Jamal J. Elias

Wolf Humanities Center Penn Faculty Fellow

20192020 Forum on Kinship

Jamal J. Elias

Walter H. Annenberg Professor of the Humanities, Religious Studies

Jamal J. Elias is Walter H. Annenberg Professor of the Humanities and Professor of Religious Studies at Penn, where he teaches about Islamic intellectual history and culture with a focus on Western and South Asia. He is the author of Alef is for Allah: Childhood, Emotion, and Visual Culture in Islamic Societies (University of California, 2018); Aisha’s Cushion: Religious Art, Perception and Practice in Islam (Harvard, 2012); On Wings of Diesel: Trucks, Identity and Culture in Pakistan (Oneworld, 2011); and The Throne Carrier of God: The Life and Thought of ‘Ala’ al-Dawla Simnani (SUNY, 1995), among others.  Most recently, he has co-edited (with Bilal Orfali of American University Beirut) a volume entitled Light Upon Light: Essays in Islamic Thought and History in Honor of Gerhard Bowering, forthcoming from E.J. Brill in October 2019. His current major project deals with the history of the Mevlevi Sufi Order from shortly after the death of its founder, Jalaluddin Rumi, in 1273 C.E. until the advent of modernity.
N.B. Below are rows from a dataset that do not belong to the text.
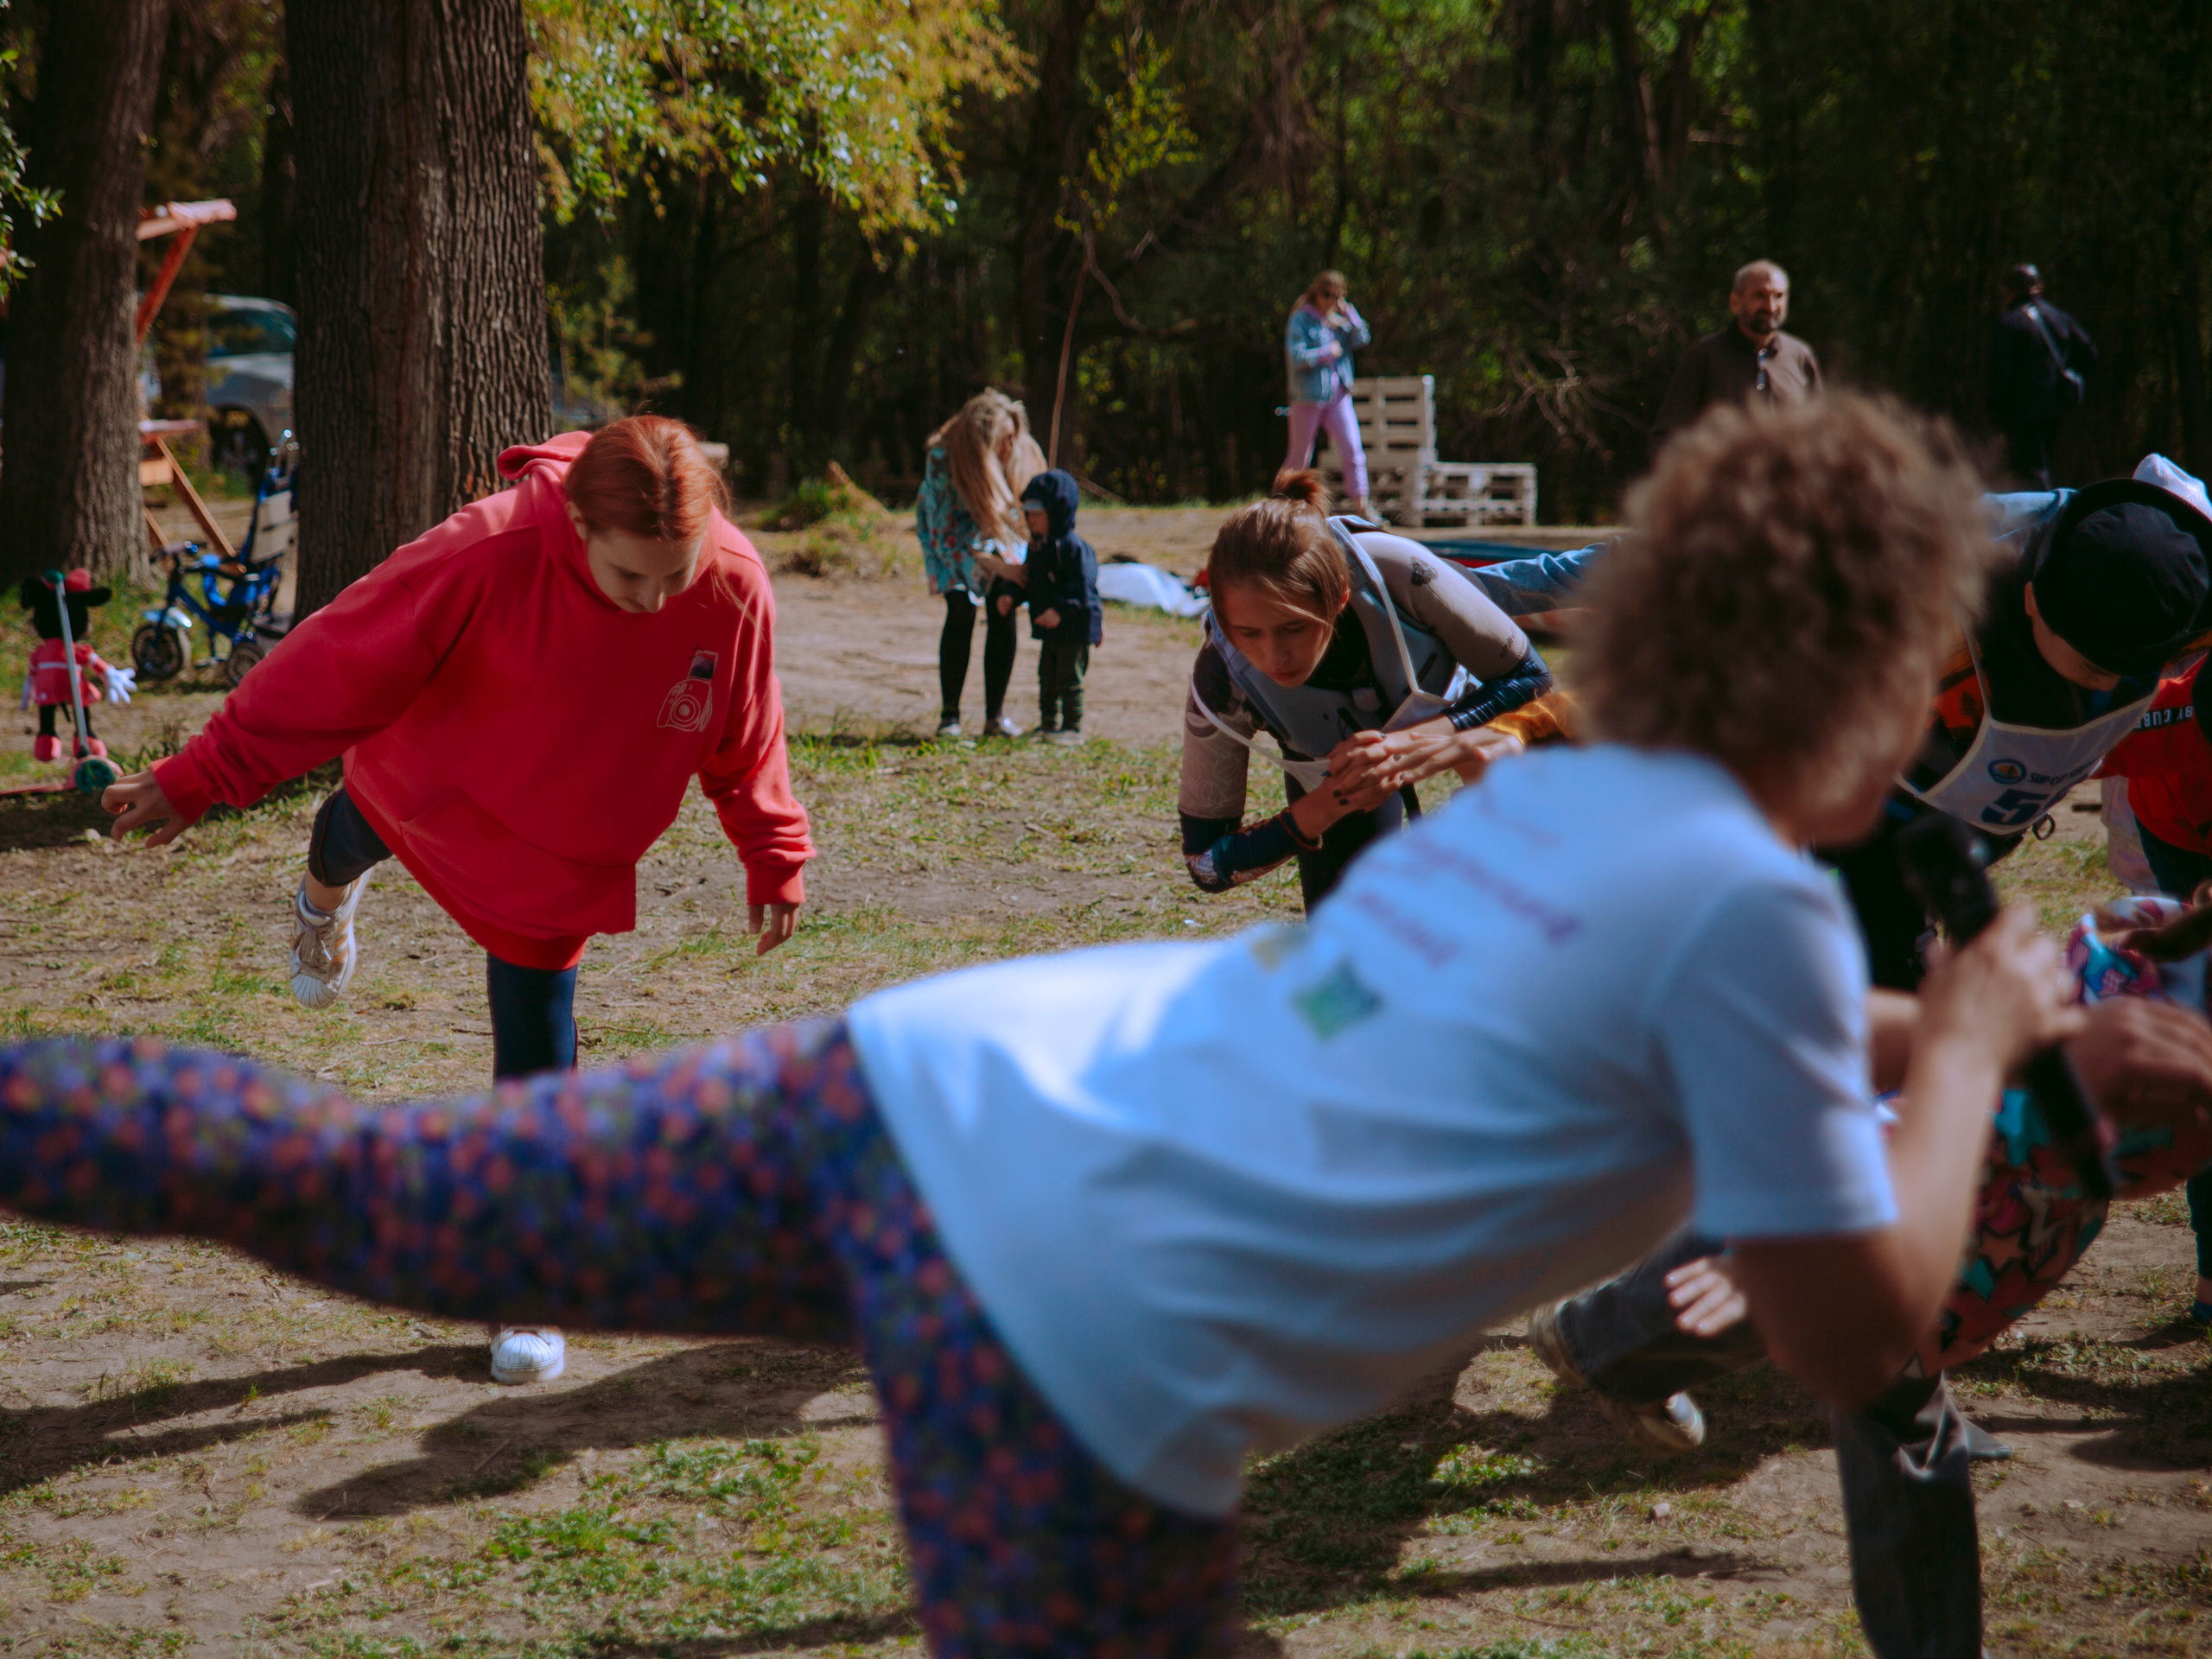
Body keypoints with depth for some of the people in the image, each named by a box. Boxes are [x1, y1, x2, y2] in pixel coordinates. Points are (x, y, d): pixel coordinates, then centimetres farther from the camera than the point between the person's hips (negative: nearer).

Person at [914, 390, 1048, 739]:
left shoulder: (1021, 453, -23)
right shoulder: (944, 462, -34)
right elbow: (949, 537, -28)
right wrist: (999, 567, -30)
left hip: (999, 534, 3)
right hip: (950, 537, -3)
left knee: (1003, 613, -10)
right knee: (961, 611, -18)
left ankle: (995, 716, -3)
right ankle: (949, 714, -8)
After Rumi: Lineage and Authority in a Sufi Order

My project focuses on the social history of the Mevlevi Sufi order from shortly after the death of its founder, the famous poet Rumi (d. 1273), until its consolidation as an Ottoman Sufi order in the 17th century. I explore how Sufism mimics more prevalent ideas of Islamic religious authority as based in divinely sanctioned forms of kinship, in particular the hereditary nature of prophethood and later religious leadership and possession of divine knowledge by heirs to the prophets. The project explores how the construction and transfer of spiritual authority requires publicly acknowledged forms of biological and spiritual kinship and examines the role of emotional and kinship bonds as historical agents.